Professor Dziki reminded surgeons to be patient when learning the procedure and said that it takes between 50-80 procedures to achieve satisfactory results. He added that it is essential that operators are prepared - therefore they should train in a centre of excellence, participate in workshops on animal models and constantly share their experiences with more skilled colleagues. In addition, correctly qualifying and assessing the cases will influence how swiftly operators move through their learning curve and avoid unnecessary complications.
“I believe ESD is already the gold standard in the treatment algorithms of most colorectal neoplasms in Japan and East Asia. In European settings, ESD was already stated as non-inferior to TEM for treating the early rectal cancer in European Association for Endoscopic Surgery (EAES) clinical consensus statement for early rectal cancer,” explained. “The European Society of Gastrointestinal Endoscopy (ESGE) recommends the ESD as treatment of choice for most gastric superficial neoplastic lesions including early cancers with very low risk of lymph node metastasis. In colon and rectum, ESD can be considered for removal of lesions with high suspicion of limited submucosal invasion (SM1).”
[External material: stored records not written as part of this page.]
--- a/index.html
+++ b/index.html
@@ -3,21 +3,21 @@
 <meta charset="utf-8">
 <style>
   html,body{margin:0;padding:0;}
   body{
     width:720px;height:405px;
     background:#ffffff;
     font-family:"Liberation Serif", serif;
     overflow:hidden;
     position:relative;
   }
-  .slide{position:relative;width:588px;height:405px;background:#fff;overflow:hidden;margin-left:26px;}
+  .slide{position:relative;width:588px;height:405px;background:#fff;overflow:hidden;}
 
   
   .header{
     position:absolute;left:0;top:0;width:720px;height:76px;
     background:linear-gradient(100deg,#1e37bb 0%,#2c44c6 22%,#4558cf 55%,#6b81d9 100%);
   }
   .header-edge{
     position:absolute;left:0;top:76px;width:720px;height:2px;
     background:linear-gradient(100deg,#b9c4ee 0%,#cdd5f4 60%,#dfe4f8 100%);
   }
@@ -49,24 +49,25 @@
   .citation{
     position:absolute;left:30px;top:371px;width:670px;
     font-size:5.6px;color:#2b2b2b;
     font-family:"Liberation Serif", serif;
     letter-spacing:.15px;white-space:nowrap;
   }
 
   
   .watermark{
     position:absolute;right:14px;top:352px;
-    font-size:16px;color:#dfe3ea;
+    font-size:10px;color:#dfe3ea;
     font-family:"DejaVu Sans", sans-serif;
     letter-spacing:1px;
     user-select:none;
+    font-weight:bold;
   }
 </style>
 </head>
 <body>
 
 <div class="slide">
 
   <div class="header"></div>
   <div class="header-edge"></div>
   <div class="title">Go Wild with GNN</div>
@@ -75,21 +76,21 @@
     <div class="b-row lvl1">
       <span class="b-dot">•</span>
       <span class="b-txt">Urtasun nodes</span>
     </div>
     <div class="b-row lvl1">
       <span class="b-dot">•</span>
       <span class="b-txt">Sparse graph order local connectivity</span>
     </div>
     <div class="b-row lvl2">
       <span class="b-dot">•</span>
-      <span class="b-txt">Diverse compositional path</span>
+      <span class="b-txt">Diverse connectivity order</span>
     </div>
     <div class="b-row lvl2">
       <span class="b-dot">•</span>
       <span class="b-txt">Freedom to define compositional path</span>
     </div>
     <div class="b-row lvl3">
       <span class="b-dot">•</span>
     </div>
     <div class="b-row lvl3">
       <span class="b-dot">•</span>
He added that ESD can also be considered for rectal lesions that have previously been subjected to several attempts at endoscopic resection but are not suitable for further standard endoscopic treatment, even though fibrosis may significantly increase the risk of perforation e.g. in ulcerative colitis.
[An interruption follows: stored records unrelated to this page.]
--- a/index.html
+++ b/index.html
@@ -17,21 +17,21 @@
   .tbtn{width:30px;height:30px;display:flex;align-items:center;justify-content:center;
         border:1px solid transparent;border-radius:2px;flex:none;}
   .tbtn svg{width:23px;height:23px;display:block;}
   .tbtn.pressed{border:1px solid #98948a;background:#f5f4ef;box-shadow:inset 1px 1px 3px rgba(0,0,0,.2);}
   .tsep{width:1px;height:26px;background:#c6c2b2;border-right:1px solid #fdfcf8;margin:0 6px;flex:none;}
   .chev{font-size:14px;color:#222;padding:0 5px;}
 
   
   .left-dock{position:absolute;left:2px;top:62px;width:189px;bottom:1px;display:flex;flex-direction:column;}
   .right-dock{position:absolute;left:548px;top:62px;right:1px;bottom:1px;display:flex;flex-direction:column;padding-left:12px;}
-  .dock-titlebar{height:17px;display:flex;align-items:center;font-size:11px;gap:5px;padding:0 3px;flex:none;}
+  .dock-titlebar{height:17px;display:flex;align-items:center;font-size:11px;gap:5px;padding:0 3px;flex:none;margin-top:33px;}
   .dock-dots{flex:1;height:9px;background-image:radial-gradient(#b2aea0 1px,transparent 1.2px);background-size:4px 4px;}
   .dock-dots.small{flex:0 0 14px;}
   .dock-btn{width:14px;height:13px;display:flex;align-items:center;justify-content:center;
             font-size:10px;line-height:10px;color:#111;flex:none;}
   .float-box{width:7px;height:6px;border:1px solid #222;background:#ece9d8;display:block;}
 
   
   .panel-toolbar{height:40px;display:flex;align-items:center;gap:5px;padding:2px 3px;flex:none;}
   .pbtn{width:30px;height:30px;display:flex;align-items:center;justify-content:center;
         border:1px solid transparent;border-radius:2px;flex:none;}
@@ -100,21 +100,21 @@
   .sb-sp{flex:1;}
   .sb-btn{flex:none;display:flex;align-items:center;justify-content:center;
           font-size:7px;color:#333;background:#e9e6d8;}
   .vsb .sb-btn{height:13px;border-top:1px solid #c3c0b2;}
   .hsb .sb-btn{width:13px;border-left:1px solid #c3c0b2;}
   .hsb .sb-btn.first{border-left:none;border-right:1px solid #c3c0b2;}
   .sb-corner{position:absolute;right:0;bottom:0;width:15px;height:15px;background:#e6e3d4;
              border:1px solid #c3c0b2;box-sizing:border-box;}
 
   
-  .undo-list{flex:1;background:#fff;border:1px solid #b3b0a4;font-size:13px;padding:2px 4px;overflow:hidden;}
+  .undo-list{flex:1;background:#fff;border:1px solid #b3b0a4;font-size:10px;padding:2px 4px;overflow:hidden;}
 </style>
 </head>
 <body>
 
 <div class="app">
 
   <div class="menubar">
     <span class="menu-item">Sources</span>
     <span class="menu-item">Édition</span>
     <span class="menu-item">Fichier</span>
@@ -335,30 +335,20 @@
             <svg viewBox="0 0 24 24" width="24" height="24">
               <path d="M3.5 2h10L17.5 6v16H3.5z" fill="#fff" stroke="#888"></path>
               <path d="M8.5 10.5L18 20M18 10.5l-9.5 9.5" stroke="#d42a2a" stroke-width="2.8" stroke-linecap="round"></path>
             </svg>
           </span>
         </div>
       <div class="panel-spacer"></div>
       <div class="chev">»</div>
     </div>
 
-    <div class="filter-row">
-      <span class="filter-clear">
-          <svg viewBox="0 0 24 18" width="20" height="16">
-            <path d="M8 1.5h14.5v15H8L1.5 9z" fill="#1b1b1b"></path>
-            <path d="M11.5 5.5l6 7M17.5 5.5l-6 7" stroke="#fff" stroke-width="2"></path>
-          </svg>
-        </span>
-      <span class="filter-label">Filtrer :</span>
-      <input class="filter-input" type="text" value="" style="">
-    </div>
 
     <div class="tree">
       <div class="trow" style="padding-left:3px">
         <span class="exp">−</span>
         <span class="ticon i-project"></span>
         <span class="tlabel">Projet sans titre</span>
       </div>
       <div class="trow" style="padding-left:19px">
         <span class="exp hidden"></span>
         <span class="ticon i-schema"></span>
“I think ESD has already gained its significant role in treatment of large benign lesions and early cancers in gastrointestinal tract. However, I doubt if ESD will also become the treatment of choice for every benign lesion of more than 2cm located in colon and rectum in near future, especially in Europe,” he concluded. “Over the ensuing decades, procedural techniques and equipment for ESD have evolved significantly, enabling wider applications for ESD techniques and better outcomes. The manufacturers keep me informing that in following years, the major breakthrough in equipment used for ESD is still to be presented!”